##### The data #####

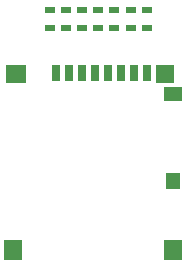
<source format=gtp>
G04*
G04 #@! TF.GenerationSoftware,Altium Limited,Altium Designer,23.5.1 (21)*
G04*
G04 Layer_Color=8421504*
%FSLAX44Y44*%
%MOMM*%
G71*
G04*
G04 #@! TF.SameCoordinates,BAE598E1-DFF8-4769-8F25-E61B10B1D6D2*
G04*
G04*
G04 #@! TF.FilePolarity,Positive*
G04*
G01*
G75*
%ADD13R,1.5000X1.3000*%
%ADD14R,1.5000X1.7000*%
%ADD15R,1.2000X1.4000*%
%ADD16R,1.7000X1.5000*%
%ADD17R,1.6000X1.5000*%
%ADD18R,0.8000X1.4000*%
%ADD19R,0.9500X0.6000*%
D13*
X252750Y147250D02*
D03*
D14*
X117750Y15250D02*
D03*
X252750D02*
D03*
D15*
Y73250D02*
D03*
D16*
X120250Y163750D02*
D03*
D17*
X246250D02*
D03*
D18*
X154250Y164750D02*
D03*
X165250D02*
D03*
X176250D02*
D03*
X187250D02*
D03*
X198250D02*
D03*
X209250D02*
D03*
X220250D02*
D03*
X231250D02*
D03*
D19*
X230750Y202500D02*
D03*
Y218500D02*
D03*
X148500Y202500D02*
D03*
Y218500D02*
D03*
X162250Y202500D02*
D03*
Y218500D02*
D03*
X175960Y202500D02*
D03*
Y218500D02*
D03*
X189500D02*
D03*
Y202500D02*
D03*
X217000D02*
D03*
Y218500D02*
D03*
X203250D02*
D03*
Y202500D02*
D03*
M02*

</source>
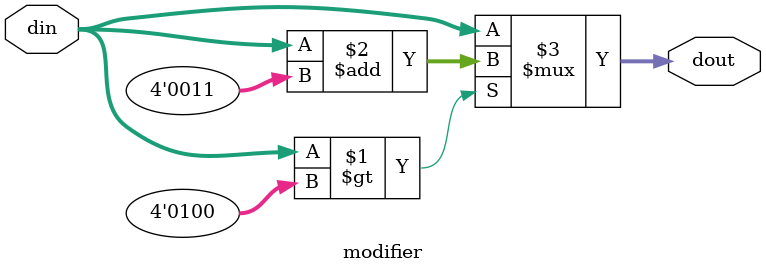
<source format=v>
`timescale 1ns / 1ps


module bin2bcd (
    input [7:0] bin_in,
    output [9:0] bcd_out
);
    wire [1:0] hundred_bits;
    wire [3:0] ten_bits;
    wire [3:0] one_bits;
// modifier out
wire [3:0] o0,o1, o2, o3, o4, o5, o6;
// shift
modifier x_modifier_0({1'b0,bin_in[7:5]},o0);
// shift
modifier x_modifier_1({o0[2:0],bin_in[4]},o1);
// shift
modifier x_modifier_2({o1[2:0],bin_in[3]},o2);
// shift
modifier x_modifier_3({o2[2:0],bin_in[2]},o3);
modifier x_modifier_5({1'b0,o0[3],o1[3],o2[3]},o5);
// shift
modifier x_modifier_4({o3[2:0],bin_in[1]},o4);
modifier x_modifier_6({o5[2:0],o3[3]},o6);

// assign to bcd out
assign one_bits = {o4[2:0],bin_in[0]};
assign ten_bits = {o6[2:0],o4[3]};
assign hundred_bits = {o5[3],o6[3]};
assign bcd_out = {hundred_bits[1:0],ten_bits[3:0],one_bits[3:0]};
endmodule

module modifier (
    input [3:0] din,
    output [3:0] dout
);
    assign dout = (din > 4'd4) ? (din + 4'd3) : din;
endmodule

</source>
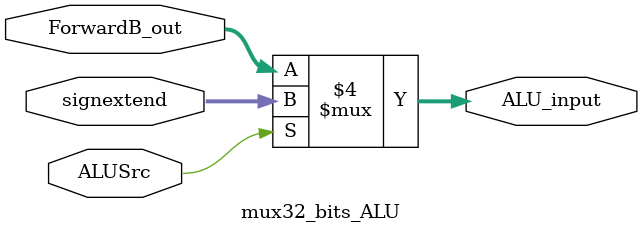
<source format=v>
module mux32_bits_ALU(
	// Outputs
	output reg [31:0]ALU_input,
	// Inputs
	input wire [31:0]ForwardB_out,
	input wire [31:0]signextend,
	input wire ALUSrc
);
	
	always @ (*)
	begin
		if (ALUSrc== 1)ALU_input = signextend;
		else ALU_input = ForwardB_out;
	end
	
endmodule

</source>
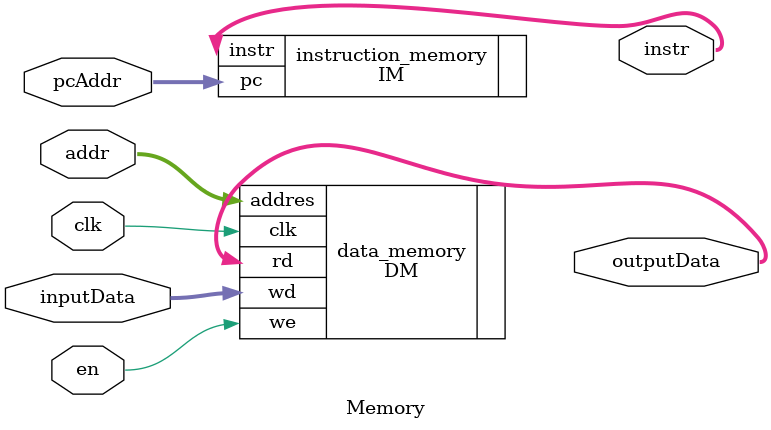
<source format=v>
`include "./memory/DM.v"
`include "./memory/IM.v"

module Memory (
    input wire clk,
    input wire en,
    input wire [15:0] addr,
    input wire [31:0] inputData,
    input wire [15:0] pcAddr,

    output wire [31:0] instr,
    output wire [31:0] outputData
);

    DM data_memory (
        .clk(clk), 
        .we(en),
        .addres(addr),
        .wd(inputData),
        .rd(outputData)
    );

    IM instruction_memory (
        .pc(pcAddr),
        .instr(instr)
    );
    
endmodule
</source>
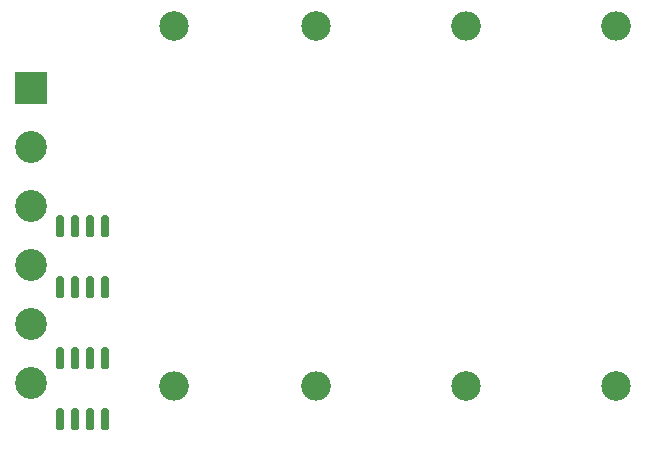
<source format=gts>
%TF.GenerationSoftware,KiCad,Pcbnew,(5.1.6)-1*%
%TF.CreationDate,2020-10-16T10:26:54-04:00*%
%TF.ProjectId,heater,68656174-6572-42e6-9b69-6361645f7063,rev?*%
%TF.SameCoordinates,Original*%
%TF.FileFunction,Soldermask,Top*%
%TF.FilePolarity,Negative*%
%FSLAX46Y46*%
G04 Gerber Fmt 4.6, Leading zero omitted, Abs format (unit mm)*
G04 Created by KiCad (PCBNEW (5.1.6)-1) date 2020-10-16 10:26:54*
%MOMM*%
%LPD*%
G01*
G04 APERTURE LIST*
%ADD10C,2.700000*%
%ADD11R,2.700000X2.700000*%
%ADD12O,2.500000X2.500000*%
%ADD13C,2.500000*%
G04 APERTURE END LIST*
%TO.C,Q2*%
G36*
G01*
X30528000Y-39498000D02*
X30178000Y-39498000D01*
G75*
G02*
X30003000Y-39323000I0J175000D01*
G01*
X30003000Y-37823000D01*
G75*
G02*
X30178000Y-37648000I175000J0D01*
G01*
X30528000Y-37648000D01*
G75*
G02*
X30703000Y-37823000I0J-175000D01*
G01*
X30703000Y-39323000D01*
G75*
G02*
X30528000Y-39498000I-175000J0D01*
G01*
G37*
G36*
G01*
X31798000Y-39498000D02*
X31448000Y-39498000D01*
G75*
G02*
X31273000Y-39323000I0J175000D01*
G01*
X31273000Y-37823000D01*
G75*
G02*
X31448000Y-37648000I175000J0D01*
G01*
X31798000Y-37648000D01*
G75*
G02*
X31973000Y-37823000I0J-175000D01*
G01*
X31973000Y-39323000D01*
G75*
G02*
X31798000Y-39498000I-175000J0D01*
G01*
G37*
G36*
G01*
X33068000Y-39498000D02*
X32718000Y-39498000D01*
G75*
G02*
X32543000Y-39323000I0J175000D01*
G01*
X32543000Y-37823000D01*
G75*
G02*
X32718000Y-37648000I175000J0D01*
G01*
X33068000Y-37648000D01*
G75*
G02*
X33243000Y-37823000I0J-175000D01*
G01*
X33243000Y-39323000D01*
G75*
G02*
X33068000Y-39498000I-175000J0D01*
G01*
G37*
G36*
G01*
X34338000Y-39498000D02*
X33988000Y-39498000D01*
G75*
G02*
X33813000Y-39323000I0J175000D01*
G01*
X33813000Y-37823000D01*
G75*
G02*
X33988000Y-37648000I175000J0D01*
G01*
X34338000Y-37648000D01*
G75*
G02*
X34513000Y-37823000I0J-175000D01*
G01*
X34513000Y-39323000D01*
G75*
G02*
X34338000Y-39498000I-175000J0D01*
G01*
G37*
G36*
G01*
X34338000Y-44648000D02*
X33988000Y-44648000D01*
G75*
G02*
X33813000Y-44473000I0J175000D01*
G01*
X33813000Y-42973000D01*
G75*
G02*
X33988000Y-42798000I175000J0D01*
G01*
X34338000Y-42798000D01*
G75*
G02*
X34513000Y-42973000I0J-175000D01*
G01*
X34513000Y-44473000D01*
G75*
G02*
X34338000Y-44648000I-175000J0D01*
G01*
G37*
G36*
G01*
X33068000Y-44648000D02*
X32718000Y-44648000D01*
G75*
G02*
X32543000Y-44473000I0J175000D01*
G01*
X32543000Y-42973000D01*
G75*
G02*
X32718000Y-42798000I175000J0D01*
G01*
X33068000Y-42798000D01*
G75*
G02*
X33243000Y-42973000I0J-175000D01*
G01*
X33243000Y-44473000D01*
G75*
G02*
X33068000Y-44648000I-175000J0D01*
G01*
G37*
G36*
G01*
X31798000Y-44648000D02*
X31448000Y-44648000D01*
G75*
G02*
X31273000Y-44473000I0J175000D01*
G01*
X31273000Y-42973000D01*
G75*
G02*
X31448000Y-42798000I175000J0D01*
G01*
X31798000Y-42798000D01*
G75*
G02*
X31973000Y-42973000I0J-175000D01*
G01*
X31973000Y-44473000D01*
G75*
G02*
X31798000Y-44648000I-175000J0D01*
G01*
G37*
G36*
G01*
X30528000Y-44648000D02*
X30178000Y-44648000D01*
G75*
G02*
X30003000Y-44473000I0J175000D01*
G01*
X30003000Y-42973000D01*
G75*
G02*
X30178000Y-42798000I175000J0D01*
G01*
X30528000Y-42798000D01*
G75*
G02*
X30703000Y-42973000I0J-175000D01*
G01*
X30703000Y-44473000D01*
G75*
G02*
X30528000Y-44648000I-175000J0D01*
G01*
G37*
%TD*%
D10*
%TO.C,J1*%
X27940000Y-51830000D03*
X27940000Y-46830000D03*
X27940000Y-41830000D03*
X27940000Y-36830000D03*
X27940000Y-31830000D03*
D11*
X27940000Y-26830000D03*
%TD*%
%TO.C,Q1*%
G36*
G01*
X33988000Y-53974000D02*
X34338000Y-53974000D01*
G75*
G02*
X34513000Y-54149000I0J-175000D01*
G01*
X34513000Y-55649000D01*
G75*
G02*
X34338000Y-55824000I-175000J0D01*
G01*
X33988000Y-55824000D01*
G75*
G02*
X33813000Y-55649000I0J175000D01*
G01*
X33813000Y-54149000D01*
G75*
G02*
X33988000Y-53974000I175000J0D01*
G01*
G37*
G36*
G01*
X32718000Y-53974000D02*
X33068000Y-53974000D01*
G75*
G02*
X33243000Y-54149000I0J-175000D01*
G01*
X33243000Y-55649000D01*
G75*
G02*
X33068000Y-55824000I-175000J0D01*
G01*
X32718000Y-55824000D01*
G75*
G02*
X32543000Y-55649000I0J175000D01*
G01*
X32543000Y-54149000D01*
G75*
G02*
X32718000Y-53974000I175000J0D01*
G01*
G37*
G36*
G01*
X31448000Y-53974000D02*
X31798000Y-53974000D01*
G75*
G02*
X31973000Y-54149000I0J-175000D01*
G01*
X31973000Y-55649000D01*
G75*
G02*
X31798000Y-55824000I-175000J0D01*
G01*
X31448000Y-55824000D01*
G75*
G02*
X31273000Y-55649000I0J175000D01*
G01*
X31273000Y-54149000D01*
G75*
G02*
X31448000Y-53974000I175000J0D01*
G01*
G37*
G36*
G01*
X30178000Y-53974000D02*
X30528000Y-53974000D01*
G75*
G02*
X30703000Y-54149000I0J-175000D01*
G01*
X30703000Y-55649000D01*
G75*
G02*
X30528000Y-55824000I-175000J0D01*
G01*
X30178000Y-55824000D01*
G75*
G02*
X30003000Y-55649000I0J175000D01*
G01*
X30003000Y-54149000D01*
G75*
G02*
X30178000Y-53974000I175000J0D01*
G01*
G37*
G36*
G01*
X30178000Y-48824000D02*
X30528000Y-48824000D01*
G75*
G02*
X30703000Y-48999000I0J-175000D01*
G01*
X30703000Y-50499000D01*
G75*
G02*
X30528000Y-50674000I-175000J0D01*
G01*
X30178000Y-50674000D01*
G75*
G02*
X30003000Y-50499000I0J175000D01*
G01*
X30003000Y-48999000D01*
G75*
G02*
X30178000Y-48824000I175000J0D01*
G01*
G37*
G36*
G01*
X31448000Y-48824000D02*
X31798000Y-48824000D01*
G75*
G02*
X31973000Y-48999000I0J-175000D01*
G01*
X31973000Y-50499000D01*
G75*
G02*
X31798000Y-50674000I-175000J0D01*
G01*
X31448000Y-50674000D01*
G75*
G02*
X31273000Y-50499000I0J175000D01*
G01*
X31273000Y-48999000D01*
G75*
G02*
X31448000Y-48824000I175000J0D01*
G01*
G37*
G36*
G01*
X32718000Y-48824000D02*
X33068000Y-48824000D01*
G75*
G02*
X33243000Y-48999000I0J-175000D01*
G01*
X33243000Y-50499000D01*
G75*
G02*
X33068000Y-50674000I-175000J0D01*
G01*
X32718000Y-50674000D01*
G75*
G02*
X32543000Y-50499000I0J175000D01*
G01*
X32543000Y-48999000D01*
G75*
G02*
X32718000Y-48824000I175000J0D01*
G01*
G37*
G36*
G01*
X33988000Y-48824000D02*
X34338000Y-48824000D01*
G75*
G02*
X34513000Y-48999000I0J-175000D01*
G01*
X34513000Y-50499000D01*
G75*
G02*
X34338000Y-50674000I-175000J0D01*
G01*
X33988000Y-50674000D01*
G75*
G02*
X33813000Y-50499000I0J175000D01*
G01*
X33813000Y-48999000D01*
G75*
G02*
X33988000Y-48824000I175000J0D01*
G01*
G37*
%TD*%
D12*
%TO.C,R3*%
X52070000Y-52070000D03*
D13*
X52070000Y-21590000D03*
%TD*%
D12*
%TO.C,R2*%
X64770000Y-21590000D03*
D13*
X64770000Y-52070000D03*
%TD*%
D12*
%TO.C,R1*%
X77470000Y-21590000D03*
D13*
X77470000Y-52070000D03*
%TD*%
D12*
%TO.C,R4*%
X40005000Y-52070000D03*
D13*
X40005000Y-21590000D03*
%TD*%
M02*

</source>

#####

Task description →
The required output is a copy of each line in the records where the string "include" occurs.

Exercise solution →
`include "./memory/DM.v"
`include "./memory/IM.v"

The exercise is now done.